Tipp: für eine optimale Wirkung sollten die Detox-Tees außerhalb der Mahlzeiten getrunken werden.

9. Detox Water

Detox Water (oft auch Infused Water genannt) sind vor allem im Sommer beliebt, finden aber in jeder Entschlackungskur ihren Platz, ganz egal zu welcher Jahreszeit.

Kiwi, Gurke, Zitrone... Je nach Geschmack und Saison dürfen diverse Vitaminspender ihr Aroma in unserem Wasserkrug entfalten.

Tipp: Das Getränk nicht zu kalt servieren, da unser Verdauungssystem auf eisige Temperaturen empfindlich reagiert.

10. Wasser, was sonst?

Es mag banal klingen, aber man kann es nicht oft genug wiederholen: Wasser ist die Grundlage jeder Entschlackungskur.
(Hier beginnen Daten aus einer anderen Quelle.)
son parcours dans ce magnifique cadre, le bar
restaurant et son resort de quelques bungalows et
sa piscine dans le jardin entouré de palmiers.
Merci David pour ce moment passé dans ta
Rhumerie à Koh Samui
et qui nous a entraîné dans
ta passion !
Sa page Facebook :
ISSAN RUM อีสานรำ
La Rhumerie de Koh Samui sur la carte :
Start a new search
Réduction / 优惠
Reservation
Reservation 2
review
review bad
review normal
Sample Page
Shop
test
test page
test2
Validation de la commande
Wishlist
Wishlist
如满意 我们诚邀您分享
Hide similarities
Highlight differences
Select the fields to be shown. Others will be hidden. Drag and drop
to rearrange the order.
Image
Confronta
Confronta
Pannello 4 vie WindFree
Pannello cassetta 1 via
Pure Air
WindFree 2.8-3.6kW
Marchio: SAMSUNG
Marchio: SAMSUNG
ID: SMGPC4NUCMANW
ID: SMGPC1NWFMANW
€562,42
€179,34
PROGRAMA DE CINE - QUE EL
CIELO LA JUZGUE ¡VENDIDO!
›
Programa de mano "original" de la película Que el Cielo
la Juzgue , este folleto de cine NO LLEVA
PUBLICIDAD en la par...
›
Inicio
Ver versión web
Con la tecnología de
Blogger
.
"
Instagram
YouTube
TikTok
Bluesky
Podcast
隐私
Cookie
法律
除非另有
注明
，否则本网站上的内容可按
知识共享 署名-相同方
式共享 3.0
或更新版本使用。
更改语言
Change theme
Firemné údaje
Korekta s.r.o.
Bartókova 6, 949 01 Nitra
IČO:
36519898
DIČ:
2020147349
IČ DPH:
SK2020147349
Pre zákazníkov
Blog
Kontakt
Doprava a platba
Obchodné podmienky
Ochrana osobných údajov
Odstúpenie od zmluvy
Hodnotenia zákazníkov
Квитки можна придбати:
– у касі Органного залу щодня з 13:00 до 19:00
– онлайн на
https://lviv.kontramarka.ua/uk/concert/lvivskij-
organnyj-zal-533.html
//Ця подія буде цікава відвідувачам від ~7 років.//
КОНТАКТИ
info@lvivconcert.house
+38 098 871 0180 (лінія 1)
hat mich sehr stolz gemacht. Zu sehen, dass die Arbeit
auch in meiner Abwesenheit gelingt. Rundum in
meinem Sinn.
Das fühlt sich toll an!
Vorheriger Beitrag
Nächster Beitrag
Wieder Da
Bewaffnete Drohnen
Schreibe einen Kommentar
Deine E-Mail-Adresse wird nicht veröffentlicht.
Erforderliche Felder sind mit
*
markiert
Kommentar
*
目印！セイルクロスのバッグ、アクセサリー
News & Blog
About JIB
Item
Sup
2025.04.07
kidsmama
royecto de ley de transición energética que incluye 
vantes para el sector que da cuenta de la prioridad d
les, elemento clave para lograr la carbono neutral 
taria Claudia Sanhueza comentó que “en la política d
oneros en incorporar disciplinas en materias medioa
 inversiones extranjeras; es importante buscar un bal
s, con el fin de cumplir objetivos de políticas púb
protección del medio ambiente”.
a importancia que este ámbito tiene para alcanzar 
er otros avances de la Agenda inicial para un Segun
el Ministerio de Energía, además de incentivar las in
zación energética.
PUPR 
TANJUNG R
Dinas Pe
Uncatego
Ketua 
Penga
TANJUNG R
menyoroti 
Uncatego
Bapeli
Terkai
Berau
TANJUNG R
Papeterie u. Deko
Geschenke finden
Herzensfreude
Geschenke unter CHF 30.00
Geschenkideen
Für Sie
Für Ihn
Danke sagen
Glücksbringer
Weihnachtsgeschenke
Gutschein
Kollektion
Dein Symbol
Ganz im Gegensatz zu Alkohol, Kaffee und Sodagetränken (voller Zucker und chemischer Produkte), die den Körper in vielerlei Hinsicht belasten.

Wasser ist nicht gleich Wasser: Die diversen Wassersorten, die im Handel erhältlich sind, unterscheiden sich in ihrer nährstofflichen Zusammensetzung: Magnesium-, calrium- oder natriumreich, still oder mit Kohlensäure... Auch beim Wasser kann also nach Geschmack und Bedarf variiert werden!